AI-generated summary
The deployment of Large Language Models (LLMs) in high-stakes clinical settings demands rigorous and reliable evaluation. However, existing medical benchmarks remain static, suffering from two critical limitations: (1) data contamination, where test sets inadvertently leak into training corpora, leading to inflated performance estimates; and (2) temporal misalignment, failing to capture the rapid evolution of medical knowledge. Furthermore, current evaluation metrics for open-ended clinical reasoning often rely on either shallow lexical overlap (e.g., ROUGE) or subjective LLM-as-a-Judge scoring, both inadequate for verifying clinical correctness. To bridge these gaps, we introduce LiveMedBench, a continuously updated, contamination-free, and rubric-based benchmark that weekly harvests real-world clinical cases from online medical communities, ensuring strict temporal separation from model training data. We propose a Multi-Agent Clinical Curation Framework that filters raw data noise and validates clinical integrity against evidence-based medical principles. For evaluation, we develop an Automated Rubric-based Evaluation Framework that decomposes physician responses into granular, case-specific criteria, achieving substantially stronger alignment with expert physicians than LLM-as-a-Judge. To date, LiveMedBench comprises 2,756 real-world cases spanning 38 medical specialties and multiple languages, paired with 16,702 unique evaluation criteria.

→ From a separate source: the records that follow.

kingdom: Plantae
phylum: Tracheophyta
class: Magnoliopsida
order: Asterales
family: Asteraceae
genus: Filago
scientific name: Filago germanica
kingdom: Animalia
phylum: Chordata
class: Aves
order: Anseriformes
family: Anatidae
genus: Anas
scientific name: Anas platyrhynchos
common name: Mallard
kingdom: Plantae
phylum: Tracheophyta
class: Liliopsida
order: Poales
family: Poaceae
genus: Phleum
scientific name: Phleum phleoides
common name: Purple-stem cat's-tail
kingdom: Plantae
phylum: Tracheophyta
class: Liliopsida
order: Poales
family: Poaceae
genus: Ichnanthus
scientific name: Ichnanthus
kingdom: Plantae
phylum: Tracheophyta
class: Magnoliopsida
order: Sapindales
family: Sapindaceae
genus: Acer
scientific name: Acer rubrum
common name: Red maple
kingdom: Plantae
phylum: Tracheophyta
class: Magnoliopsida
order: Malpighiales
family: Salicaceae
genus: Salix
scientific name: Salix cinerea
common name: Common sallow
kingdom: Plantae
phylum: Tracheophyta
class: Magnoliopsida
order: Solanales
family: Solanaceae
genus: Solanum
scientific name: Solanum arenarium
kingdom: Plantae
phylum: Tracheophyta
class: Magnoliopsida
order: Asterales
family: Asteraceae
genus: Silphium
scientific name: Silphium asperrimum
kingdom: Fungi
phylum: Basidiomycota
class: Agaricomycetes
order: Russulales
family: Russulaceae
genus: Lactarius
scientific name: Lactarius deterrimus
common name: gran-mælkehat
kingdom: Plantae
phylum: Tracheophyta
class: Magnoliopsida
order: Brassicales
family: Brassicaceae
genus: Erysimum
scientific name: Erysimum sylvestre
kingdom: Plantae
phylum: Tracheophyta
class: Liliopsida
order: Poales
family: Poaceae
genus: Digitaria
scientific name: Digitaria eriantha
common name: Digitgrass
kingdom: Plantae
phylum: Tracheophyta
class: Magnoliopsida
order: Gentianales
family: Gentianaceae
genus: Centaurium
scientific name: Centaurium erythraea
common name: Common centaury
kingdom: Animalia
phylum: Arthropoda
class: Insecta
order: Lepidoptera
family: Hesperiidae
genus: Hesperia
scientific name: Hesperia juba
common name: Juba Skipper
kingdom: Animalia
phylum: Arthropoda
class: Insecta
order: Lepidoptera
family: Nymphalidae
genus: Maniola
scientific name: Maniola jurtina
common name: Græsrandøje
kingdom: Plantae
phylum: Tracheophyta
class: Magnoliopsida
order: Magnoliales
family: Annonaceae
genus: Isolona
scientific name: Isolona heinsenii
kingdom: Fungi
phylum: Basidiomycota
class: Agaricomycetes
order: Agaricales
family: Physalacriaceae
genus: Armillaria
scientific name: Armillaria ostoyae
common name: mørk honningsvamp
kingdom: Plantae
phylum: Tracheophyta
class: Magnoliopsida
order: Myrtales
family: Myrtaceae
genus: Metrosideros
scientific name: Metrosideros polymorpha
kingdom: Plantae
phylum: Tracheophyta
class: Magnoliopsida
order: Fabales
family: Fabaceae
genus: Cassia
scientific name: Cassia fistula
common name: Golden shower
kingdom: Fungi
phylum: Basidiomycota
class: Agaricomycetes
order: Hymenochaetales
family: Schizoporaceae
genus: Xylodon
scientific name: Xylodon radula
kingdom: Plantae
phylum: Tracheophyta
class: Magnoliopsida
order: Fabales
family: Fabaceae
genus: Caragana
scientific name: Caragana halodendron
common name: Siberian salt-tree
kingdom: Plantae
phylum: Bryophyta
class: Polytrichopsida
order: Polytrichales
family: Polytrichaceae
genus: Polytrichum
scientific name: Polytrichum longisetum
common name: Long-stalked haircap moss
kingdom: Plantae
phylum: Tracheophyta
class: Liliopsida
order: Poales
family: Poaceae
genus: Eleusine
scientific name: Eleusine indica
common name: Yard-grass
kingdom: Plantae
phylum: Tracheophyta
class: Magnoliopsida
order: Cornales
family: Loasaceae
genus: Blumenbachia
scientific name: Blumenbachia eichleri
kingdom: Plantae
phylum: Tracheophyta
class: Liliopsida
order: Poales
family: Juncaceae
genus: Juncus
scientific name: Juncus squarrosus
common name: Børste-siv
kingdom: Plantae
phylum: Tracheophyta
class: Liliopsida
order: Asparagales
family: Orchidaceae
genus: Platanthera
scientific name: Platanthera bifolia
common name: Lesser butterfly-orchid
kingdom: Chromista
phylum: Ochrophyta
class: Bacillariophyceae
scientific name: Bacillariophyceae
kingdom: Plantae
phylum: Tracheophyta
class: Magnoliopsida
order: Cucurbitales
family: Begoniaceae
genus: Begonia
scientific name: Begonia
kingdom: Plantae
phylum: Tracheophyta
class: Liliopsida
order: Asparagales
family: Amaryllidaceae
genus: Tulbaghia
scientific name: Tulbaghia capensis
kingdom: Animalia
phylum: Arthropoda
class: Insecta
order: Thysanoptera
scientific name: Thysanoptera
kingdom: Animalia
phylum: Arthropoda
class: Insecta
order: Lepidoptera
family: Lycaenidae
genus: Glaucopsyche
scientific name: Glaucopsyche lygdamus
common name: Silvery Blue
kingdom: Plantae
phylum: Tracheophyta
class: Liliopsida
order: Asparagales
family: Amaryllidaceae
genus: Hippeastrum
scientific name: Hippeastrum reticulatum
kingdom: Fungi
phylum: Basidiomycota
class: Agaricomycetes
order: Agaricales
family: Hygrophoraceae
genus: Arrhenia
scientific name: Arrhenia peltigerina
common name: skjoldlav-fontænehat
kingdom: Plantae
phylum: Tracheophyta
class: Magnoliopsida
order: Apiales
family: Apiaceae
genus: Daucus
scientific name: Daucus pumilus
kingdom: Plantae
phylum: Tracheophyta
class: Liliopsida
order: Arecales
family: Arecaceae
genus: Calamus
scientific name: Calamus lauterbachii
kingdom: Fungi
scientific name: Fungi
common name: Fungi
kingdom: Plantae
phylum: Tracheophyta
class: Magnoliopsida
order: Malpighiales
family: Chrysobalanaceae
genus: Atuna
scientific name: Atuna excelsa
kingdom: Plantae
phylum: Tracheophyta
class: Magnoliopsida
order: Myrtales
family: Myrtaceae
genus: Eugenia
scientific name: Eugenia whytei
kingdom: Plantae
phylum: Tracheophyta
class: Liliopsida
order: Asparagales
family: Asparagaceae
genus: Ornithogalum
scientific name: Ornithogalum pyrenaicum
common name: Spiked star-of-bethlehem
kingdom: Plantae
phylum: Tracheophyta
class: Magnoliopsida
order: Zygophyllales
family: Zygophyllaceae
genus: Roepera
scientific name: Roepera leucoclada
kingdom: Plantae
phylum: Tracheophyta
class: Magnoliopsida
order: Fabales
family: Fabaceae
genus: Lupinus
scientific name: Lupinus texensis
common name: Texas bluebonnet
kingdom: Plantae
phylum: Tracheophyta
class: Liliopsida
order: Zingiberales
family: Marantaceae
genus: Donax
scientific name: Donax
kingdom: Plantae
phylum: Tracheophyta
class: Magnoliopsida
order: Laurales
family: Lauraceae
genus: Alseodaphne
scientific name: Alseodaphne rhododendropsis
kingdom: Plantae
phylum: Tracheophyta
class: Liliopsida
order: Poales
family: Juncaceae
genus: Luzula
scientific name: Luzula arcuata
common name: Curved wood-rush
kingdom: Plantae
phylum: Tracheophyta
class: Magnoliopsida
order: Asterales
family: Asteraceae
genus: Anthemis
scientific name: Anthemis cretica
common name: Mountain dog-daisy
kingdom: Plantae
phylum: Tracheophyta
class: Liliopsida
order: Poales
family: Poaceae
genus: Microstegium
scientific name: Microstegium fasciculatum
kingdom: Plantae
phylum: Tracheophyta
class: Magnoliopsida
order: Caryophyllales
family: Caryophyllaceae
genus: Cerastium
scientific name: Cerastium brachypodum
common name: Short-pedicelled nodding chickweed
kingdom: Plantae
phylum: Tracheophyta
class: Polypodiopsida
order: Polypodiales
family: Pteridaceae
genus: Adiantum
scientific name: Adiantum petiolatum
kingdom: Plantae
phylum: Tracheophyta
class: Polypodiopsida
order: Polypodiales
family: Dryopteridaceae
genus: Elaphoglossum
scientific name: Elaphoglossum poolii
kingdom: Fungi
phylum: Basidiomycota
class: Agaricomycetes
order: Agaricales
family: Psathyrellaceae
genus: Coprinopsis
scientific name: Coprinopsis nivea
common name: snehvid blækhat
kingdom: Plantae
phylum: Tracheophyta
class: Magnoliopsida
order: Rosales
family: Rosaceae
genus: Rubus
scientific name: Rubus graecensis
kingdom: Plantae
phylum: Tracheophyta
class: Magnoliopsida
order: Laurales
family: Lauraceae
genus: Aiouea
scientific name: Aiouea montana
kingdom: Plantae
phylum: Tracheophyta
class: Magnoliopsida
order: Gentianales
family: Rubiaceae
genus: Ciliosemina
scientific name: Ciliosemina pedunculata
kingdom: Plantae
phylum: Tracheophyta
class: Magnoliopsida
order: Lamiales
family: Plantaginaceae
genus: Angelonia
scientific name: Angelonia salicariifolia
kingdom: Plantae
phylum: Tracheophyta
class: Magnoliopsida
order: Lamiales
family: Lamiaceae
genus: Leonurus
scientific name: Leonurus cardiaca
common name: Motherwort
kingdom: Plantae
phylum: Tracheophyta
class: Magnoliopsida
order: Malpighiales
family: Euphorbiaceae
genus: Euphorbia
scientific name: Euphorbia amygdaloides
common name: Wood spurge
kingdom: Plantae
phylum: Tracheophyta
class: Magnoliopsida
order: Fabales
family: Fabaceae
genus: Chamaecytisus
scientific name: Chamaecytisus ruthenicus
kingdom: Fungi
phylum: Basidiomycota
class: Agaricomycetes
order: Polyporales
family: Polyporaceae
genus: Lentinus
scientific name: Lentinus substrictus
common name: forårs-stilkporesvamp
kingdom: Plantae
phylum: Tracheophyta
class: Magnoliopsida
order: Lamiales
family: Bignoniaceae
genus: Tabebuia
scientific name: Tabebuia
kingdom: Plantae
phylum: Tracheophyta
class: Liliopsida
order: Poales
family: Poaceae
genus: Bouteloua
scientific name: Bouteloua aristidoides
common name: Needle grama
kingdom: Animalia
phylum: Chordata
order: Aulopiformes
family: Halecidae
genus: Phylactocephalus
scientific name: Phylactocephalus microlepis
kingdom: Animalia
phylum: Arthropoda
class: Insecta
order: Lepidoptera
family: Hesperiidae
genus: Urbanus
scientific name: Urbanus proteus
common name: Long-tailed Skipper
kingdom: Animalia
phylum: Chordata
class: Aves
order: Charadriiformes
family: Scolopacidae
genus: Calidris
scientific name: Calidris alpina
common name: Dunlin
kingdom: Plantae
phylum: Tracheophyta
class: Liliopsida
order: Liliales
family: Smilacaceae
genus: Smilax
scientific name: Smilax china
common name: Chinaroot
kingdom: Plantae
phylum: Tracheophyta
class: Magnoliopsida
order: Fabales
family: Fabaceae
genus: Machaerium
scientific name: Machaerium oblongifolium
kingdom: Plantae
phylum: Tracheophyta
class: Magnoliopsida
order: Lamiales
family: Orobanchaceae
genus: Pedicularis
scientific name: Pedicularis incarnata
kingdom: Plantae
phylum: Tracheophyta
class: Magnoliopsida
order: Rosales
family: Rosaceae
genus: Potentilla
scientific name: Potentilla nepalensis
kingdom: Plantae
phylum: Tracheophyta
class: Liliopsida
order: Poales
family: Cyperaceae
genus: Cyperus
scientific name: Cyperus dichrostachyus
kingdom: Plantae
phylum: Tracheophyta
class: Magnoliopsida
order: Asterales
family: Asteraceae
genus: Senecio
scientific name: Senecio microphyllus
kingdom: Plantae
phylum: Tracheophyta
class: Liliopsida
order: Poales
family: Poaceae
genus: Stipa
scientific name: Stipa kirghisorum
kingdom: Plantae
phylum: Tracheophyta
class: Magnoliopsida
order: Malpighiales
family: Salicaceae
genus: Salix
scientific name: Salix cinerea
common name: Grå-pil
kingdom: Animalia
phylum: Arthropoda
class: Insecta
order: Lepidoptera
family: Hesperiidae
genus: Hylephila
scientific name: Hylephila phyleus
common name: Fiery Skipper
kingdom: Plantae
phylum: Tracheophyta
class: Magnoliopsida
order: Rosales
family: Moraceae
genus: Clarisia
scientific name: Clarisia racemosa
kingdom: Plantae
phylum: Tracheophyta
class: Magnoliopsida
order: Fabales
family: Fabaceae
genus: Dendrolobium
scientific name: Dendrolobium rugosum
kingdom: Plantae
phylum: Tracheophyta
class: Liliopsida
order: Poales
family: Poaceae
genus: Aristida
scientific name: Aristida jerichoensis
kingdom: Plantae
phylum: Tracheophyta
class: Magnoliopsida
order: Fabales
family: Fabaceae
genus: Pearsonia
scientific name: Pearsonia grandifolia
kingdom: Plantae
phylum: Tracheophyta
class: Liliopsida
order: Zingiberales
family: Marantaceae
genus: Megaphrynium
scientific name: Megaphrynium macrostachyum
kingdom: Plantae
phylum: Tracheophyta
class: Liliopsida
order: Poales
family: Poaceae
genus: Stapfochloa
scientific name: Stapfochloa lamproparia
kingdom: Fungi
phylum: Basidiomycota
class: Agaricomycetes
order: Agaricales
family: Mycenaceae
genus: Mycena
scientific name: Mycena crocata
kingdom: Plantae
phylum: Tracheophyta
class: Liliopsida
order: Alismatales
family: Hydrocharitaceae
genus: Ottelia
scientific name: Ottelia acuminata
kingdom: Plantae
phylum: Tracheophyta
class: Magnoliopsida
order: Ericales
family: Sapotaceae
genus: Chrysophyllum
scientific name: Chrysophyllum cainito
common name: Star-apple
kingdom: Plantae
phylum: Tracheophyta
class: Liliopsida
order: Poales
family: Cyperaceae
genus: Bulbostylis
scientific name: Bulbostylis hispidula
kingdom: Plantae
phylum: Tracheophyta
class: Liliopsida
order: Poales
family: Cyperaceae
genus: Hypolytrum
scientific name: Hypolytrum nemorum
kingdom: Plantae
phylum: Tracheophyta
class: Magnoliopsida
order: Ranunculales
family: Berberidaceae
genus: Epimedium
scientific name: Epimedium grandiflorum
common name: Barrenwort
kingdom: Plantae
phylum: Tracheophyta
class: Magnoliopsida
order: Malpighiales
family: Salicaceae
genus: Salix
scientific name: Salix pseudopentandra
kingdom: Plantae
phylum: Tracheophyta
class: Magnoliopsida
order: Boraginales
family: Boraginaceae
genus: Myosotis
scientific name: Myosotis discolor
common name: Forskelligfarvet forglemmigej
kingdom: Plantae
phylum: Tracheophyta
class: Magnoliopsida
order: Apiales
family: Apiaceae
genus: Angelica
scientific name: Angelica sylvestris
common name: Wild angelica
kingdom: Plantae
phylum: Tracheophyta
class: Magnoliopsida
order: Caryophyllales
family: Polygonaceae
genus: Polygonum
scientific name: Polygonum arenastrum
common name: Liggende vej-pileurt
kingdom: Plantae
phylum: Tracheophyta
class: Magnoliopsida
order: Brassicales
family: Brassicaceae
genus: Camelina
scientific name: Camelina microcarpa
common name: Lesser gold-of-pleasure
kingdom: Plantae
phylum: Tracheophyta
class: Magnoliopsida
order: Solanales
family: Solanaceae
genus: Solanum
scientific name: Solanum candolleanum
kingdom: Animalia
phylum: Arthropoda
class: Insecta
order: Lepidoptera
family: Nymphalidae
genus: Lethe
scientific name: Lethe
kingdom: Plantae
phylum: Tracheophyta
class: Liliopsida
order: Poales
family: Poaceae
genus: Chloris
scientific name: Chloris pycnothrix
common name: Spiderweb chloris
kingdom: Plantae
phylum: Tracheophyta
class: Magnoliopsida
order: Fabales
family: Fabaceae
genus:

Extensive evaluation of 38 LLMs reveals that even the best-performing model achieves only 39.2%, and 84% of models exhibit performance degradation on post-cutoff cases, confirming pervasive data contamination risks. Error analysis further identifies contextual application-not factual knowledge-as the dominant bottleneck, with 35-48% of failures stemming from the inability to tailor medical knowledge to patient-specific constraints.
LiveMedBench is a continuously updated, contamination-free, and rubric-based benchmark for evaluating LLMs on real-world medical cases. It is designed to measure not only overall medical quality, but also robustness over time and alignment with physician judgment.